Updated on March 23, 2012

There are several things that parents should and should not do when attending an IEP meeting for their child. First and foremost parents need to come prepared, being forearmed with information is in the child’s best interest. Parents should not come into the meeting focused on what they want for their child; rather they should have suggestions of what they think their child needs in order to be successful at school. Parents should have their focus on what the professionals are recommending be done for their child, because these are the things that the school will most likely follow through on, as there is a professional recommendation rather than just a parents say so. This is not to say that a parent should not have their own ideas to suggest and work into the professional recommendations though. Be an active part of the meeting; ask questions and give feedback! Lastly, a parent should not have a closed mind when attending an IEP, they need to be open minded so that they can not only be receptive to feedback but so that they can be a part of coming up with a workable plan that is in their child’s best interest.

The IEP and initial evaluation can be a long and stressful process. Parents are their childs best advocate, and this means that the parent needs to be involved in the process every step of the way. You know your child best, so while an evaluation is great your input is even better!
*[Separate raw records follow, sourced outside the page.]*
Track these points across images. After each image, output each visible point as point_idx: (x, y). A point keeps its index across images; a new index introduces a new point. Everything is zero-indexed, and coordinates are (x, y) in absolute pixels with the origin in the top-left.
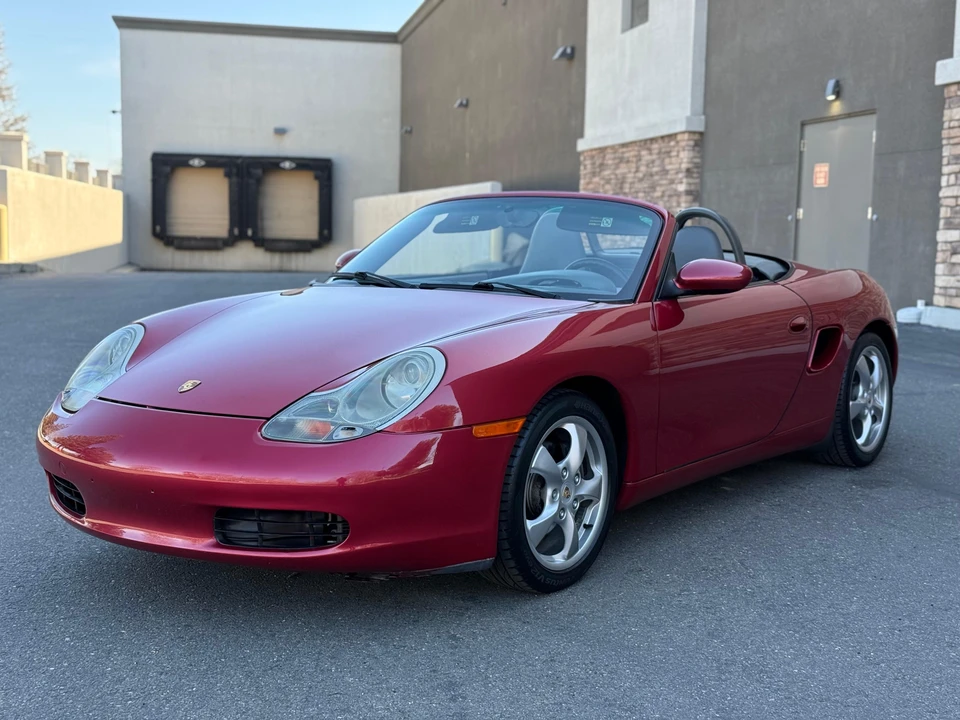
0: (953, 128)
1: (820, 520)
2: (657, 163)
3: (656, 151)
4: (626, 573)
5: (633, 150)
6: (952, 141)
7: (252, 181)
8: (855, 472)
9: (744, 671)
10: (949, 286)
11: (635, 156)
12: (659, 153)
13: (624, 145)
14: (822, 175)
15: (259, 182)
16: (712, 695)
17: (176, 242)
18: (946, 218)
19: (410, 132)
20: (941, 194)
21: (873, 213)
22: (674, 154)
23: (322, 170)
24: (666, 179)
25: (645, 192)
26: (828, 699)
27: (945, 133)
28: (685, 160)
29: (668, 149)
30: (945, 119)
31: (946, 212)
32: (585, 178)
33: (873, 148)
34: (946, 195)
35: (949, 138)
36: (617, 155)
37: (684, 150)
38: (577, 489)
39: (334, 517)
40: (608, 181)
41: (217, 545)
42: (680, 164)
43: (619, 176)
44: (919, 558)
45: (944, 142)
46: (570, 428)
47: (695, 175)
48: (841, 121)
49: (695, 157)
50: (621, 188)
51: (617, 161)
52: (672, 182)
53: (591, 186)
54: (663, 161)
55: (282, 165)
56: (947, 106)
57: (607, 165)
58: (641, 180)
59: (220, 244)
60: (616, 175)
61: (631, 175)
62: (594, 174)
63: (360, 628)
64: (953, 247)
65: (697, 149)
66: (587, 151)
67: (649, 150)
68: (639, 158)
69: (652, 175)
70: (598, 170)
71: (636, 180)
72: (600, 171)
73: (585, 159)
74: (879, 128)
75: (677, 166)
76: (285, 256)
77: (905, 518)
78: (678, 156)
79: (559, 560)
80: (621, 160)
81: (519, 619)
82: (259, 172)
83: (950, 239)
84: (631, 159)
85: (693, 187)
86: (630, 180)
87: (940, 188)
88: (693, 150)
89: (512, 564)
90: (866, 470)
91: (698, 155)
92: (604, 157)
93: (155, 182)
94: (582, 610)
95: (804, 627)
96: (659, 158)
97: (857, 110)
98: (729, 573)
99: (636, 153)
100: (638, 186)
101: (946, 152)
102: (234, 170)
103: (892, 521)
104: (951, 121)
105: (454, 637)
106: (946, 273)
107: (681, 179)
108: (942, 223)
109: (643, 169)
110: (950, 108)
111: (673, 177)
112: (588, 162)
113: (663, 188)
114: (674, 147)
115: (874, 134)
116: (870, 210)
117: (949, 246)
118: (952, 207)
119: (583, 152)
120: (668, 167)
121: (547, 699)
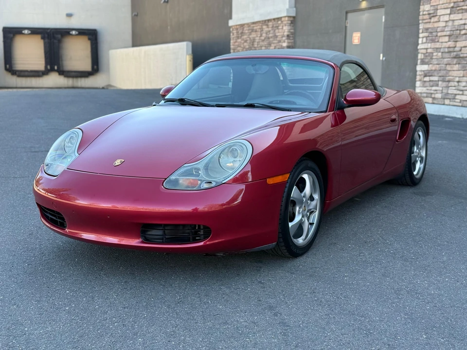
0: (425, 15)
1: (409, 214)
2: (272, 32)
3: (271, 26)
4: (329, 245)
5: (259, 25)
6: (424, 21)
7: (55, 41)
8: (413, 188)
9: (408, 293)
10: (422, 92)
11: (260, 29)
12: (273, 27)
13: (253, 23)
14: (357, 38)
15: (60, 41)
16: (398, 307)
17: (17, 73)
18: (421, 59)
19: (137, 15)
20: (419, 47)
21: (383, 57)
22: (280, 27)
23: (92, 35)
24: (277, 40)
25: (265, 47)
26: (454, 306)
27: (421, 17)
28: (286, 31)
29: (277, 25)
30: (421, 10)
31: (421, 56)
32: (233, 40)
33: (383, 24)
34: (421, 48)
35: (423, 20)
36: (250, 28)
37: (285, 25)
38: (309, 206)
39: (199, 226)
40: (246, 41)
41: (142, 242)
42: (284, 32)
43: (252, 39)
44: (463, 231)
45: (420, 22)
46: (305, 176)
47: (291, 38)
48: (366, 11)
49: (291, 29)
50: (253, 45)
51: (250, 31)
52: (280, 41)
53: (237, 44)
54: (275, 31)
55: (71, 33)
56: (421, 4)
57: (245, 33)
58: (263, 41)
59: (41, 74)
60: (250, 38)
61: (258, 38)
62: (238, 38)
63: (213, 280)
64: (425, 73)
65: (292, 25)
66: (234, 26)
67: (267, 25)
68: (262, 30)
69: (269, 38)
70: (240, 35)
71: (261, 41)
72: (241, 37)
73: (233, 30)
74: (386, 14)
75: (282, 34)
76: (75, 80)
77: (447, 211)
78: (282, 28)
79: (300, 241)
80: (253, 30)
81: (288, 272)
82: (59, 36)
83: (423, 69)
84: (257, 30)
85: (290, 44)
86: (257, 41)
87: (418, 44)
88: (290, 26)
89: (283, 244)
90: (418, 187)
91: (293, 28)
92: (243, 29)
93: (5, 42)
94: (317, 266)
95: (426, 269)
96: (273, 30)
97: (375, 6)
98: (378, 243)
99: (261, 27)
100: (261, 43)
101: (421, 27)
102: (46, 35)
103: (442, 213)
104: (424, 11)
105: (260, 282)
106: (421, 85)
107: (285, 40)
108: (419, 61)
109: (264, 35)
110: (423, 5)
111: (280, 39)
112: (235, 32)
113: (275, 45)
114: (280, 24)
115: (384, 17)
116: (381, 55)
117: (423, 73)
118: (424, 54)
119: (232, 27)
120: (277, 34)
121: (321, 313)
Try to communicate with the school in writing as much as possible, so that there is a paper trail in case there is ever a question or doubt about what has transpired. When communication must take place via another method, keep track of it; write down the who, what and when. Be pushy! Sometimes schools will be slow to react, you need to be persistent. Don’t wait for the school to try to make changes. Do your homework and try different things, that way when you have your IEP meeting you can tell the evaluating team what you have already tried.
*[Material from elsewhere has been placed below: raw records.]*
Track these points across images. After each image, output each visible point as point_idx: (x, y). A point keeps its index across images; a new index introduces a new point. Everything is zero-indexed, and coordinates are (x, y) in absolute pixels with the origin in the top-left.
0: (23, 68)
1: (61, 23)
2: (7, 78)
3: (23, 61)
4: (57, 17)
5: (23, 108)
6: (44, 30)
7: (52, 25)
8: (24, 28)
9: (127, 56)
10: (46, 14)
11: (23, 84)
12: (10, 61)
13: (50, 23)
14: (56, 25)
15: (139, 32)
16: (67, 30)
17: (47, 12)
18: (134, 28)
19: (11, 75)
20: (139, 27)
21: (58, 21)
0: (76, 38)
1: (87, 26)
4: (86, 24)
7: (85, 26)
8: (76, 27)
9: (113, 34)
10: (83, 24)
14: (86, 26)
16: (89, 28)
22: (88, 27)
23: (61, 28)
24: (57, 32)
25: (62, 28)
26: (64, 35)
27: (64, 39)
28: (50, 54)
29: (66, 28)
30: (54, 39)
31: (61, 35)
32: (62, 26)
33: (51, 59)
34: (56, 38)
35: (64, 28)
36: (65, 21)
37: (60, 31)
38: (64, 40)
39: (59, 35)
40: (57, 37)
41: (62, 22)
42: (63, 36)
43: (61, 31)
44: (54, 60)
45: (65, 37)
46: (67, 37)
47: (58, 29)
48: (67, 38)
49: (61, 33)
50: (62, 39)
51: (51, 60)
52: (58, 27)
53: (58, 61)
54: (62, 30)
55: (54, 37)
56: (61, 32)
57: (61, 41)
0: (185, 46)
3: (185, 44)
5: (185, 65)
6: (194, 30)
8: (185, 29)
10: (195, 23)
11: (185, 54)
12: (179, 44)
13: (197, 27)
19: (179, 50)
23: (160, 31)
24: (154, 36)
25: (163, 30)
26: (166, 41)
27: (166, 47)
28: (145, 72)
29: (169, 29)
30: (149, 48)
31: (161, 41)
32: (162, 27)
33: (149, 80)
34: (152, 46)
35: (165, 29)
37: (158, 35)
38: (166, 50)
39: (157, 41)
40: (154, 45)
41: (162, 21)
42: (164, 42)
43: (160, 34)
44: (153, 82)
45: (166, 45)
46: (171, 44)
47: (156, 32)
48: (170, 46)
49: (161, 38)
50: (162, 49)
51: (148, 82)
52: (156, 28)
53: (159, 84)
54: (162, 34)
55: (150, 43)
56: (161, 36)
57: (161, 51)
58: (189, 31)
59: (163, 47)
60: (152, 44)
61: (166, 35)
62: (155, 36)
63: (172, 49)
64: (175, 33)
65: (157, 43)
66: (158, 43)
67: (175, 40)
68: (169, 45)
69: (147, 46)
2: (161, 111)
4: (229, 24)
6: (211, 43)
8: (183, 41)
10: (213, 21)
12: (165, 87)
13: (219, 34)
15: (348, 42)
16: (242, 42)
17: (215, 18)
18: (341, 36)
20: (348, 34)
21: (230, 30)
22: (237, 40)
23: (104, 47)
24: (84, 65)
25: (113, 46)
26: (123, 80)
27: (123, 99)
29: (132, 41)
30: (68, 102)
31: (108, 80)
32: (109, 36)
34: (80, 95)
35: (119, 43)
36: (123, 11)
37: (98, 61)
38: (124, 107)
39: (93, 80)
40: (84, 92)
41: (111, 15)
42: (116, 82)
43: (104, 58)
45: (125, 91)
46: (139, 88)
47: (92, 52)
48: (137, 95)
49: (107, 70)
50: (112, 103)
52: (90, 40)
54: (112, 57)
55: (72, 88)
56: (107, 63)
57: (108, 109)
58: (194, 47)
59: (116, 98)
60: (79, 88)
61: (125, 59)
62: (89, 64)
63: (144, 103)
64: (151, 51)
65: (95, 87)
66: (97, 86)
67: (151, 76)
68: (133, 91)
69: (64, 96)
Depending on what your concerns for your child are, there are many things you can try on your own prior to the IEP meeting. There are several resources available through the internet, public library or a local or online bookstore. Some of the books that I found useful are: Raising a Sensory Smart Child by Biel and Peske, Steps to Independence by Baker and Brightman and A Parent’s Guide to Gifted Children by Webb, Gore, Amend and DeVries. Many online book retailers will let you have a small online preview before you purchase, or go to your local book store when you have some time on your hand and sit down and read through a few until you find the right one for you. Remember, this is for your child and no one is going to invest more time and effort than you.